» **ABOUT THIS TASK**
Copy out each line containing "paint" from the entries below.

Source data

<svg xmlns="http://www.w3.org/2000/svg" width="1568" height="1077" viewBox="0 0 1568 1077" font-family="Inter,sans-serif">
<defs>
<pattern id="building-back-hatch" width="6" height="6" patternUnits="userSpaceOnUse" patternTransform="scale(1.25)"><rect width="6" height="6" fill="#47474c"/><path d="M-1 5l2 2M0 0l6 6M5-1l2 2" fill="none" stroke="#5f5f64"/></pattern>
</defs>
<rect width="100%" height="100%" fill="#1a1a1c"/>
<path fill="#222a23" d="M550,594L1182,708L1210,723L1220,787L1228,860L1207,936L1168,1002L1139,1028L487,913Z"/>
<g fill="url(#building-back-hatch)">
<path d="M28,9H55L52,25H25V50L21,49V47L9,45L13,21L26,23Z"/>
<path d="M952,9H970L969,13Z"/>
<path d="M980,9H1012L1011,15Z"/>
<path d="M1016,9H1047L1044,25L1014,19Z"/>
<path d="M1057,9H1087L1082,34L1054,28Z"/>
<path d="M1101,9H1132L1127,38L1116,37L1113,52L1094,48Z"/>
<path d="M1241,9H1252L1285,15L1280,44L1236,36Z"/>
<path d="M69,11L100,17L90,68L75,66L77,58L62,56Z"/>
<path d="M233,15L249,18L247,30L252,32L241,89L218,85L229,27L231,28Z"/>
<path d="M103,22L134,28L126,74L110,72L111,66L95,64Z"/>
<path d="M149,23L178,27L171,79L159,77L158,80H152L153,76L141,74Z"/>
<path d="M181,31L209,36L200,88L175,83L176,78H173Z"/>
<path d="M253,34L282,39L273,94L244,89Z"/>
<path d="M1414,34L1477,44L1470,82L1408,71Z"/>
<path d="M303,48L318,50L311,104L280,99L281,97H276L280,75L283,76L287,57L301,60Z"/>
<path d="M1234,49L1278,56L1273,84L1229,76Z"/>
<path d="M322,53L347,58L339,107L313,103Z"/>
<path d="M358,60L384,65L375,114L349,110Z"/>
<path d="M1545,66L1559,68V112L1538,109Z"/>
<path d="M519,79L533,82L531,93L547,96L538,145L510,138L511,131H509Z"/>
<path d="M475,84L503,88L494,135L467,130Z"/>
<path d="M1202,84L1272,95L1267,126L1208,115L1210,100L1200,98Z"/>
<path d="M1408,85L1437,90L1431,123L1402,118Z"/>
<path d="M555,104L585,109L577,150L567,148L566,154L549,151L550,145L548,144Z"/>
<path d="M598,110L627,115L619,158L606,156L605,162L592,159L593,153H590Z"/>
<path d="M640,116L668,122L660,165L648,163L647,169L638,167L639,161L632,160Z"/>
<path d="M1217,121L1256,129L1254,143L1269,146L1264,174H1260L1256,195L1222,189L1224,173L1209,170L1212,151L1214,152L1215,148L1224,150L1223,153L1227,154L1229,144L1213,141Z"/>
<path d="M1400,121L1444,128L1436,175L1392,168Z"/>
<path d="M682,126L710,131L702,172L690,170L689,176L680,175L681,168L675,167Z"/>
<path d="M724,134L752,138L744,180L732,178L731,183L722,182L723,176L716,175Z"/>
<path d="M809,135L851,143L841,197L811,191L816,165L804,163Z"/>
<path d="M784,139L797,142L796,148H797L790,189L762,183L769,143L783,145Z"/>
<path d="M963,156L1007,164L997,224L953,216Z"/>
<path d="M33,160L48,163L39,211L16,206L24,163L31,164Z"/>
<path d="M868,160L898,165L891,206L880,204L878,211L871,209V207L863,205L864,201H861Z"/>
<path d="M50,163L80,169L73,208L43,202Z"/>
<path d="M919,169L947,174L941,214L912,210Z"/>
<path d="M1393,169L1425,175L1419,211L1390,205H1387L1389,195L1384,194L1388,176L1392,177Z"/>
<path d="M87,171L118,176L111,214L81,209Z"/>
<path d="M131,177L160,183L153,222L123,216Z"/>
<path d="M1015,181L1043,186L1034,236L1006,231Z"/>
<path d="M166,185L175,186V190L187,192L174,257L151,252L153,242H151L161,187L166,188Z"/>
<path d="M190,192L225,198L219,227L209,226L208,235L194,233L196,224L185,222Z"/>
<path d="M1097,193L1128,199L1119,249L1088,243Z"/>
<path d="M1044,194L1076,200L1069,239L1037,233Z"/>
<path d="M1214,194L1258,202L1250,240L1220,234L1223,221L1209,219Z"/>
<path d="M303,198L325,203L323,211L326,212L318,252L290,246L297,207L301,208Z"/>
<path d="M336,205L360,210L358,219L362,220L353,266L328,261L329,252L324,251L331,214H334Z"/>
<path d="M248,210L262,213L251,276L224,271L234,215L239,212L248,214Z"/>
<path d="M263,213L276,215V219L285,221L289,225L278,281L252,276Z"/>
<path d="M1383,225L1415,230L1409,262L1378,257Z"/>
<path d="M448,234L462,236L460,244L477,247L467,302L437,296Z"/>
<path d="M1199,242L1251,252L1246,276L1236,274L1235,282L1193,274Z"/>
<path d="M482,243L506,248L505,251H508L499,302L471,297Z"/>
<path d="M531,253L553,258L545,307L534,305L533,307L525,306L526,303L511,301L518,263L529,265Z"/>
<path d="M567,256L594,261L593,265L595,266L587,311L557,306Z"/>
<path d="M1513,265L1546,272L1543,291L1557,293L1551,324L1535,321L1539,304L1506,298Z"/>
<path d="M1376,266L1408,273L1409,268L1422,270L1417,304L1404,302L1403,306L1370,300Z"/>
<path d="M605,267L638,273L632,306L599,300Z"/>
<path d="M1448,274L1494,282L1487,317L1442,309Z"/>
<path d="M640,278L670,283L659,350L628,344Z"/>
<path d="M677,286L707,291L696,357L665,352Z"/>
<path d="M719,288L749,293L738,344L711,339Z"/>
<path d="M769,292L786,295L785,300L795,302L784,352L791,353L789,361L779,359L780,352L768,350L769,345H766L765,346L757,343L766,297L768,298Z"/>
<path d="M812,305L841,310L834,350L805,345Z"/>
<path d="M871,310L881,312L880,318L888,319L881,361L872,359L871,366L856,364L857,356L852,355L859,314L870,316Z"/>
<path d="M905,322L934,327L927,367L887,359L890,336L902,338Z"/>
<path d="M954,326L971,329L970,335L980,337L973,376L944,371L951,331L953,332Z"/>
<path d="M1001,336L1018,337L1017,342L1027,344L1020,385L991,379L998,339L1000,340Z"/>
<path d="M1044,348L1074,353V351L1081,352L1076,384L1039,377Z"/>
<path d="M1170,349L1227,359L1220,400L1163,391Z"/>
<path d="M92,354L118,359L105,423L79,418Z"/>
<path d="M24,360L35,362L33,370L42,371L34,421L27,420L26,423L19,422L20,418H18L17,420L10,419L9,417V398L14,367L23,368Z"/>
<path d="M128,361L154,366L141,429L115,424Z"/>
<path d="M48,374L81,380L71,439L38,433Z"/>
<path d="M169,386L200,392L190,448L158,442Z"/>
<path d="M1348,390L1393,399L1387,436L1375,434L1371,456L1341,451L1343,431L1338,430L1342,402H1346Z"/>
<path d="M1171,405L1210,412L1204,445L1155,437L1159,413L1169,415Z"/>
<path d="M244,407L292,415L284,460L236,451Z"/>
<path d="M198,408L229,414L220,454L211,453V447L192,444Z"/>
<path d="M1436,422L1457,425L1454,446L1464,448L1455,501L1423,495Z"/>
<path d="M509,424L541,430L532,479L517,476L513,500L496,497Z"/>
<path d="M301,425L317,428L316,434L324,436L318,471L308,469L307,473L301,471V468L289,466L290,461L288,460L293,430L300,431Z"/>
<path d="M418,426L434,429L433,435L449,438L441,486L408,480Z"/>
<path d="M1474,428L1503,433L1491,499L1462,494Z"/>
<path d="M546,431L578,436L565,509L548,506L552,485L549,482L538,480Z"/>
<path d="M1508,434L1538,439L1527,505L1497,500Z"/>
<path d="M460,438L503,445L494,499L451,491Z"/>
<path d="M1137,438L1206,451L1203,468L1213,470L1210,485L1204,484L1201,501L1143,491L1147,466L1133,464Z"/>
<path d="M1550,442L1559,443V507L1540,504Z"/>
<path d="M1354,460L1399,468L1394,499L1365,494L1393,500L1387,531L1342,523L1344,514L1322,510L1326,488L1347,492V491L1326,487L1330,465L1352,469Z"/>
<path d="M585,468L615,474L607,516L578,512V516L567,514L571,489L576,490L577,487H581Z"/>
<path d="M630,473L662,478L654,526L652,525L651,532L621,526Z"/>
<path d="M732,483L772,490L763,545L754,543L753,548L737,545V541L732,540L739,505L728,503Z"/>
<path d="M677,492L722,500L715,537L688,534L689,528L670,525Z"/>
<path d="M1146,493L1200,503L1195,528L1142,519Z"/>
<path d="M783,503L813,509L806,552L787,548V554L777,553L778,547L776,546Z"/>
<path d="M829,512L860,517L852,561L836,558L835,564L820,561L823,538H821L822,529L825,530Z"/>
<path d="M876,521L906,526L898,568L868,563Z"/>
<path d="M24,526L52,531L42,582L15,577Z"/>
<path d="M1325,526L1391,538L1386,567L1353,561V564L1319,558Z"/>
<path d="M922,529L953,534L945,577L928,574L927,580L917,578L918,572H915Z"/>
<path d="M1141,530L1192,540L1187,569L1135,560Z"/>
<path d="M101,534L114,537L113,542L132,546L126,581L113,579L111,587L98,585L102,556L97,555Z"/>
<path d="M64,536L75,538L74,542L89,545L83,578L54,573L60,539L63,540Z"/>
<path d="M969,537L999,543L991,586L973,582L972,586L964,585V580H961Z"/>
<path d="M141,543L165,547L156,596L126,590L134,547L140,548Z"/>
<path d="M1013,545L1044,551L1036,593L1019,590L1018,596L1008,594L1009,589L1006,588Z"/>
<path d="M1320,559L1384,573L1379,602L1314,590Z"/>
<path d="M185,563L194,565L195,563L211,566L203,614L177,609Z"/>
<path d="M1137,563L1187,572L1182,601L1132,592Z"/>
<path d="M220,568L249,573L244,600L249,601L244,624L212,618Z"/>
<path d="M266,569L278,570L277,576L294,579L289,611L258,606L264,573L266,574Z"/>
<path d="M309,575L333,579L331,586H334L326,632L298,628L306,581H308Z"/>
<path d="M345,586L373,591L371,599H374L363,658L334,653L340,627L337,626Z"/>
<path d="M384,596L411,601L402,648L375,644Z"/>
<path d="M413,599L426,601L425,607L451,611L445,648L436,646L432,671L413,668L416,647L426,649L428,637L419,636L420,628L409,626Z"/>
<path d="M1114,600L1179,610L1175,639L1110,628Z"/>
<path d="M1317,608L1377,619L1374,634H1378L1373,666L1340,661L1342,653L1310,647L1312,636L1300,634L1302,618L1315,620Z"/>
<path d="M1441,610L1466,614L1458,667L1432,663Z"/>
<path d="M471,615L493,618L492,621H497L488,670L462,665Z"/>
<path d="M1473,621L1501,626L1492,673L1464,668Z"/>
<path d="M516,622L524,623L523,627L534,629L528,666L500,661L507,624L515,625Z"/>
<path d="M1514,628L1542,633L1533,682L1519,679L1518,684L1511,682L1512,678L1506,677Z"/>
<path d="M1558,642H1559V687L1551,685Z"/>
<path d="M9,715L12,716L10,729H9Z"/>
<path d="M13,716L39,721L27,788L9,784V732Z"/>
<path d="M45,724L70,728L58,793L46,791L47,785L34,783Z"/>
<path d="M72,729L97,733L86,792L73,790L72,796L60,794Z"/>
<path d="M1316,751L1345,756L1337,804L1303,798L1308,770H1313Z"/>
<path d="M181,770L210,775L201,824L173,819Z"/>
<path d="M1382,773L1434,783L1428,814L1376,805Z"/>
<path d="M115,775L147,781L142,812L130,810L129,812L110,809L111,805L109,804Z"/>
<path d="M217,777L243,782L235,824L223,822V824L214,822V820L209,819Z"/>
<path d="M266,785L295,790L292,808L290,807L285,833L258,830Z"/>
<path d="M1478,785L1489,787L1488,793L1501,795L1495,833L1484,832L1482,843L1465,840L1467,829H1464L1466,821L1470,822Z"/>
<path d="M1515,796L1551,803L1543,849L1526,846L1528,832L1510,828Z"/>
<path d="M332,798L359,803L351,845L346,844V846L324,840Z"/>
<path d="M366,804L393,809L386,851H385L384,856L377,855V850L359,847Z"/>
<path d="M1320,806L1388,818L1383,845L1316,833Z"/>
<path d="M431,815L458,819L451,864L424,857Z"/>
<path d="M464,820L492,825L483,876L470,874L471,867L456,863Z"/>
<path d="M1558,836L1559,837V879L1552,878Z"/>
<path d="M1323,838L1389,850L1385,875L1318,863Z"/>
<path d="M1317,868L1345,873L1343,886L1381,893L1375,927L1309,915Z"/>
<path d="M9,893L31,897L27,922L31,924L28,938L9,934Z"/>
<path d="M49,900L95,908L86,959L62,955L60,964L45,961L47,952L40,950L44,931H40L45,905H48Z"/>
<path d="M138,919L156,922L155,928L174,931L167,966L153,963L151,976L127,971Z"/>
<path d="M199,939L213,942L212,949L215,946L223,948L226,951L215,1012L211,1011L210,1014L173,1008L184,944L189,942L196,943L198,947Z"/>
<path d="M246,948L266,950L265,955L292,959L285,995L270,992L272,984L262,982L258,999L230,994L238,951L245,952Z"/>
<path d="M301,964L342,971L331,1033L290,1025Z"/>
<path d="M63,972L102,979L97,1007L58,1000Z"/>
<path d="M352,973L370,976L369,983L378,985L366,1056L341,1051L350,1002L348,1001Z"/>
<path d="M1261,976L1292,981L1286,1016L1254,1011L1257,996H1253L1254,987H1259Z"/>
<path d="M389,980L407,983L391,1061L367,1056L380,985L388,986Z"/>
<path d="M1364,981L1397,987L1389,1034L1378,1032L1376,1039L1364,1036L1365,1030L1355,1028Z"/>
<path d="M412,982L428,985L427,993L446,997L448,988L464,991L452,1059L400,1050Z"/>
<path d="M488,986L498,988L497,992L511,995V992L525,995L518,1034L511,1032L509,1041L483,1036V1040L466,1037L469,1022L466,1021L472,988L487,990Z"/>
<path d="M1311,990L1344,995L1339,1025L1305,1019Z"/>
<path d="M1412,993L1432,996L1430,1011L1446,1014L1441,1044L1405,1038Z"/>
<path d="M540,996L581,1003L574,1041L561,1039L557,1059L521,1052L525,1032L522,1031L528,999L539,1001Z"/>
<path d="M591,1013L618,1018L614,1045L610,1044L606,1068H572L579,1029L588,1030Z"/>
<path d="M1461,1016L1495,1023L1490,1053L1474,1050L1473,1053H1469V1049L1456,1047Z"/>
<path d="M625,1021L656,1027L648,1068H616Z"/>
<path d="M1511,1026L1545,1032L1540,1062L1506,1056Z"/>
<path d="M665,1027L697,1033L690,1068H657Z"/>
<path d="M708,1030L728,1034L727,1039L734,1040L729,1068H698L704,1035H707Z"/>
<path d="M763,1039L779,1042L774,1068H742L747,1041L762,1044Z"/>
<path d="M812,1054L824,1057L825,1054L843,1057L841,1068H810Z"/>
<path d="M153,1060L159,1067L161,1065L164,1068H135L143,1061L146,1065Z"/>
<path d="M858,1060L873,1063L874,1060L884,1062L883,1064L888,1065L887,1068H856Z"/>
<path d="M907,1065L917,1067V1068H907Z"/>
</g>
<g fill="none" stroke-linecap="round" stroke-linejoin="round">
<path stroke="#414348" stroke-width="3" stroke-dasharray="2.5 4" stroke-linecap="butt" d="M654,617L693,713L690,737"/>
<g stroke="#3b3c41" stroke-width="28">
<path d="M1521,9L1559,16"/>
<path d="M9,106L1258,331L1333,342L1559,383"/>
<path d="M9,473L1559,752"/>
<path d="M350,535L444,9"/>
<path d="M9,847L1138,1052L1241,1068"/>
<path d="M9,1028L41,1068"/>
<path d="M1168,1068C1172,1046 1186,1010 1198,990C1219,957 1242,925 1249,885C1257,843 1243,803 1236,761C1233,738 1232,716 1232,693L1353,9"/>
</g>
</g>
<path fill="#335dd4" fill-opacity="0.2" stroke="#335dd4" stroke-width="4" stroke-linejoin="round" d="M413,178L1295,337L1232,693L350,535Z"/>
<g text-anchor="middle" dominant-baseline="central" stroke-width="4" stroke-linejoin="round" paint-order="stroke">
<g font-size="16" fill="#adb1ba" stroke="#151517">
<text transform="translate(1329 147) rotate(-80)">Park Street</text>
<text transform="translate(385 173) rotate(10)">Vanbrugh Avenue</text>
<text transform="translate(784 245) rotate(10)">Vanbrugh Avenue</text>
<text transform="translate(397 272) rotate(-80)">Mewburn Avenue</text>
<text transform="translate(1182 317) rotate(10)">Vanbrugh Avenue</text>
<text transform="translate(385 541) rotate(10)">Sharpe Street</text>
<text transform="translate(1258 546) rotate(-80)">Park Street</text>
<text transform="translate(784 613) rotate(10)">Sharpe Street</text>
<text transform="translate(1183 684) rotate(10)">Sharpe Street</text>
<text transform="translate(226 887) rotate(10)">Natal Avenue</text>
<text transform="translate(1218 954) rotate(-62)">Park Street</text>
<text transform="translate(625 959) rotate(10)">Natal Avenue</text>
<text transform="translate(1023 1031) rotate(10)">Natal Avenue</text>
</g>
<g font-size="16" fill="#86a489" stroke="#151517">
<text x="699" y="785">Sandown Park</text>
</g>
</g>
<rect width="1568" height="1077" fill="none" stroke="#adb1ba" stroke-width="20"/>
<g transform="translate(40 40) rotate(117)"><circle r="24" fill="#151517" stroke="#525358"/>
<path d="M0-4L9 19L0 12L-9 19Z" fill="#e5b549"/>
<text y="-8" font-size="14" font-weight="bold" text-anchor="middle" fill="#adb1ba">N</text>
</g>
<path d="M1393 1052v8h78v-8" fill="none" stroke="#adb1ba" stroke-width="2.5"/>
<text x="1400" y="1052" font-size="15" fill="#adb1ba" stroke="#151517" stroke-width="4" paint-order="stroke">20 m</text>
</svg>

» **ANSWER TO THIS PROBLEM**
<g text-anchor="middle" dominant-baseline="central" stroke-width="4" stroke-linejoin="round" paint-order="stroke">
<text x="1400" y="1052" font-size="15" fill="#adb1ba" stroke="#151517" stroke-width="4" paint-order="stroke">20 m</text>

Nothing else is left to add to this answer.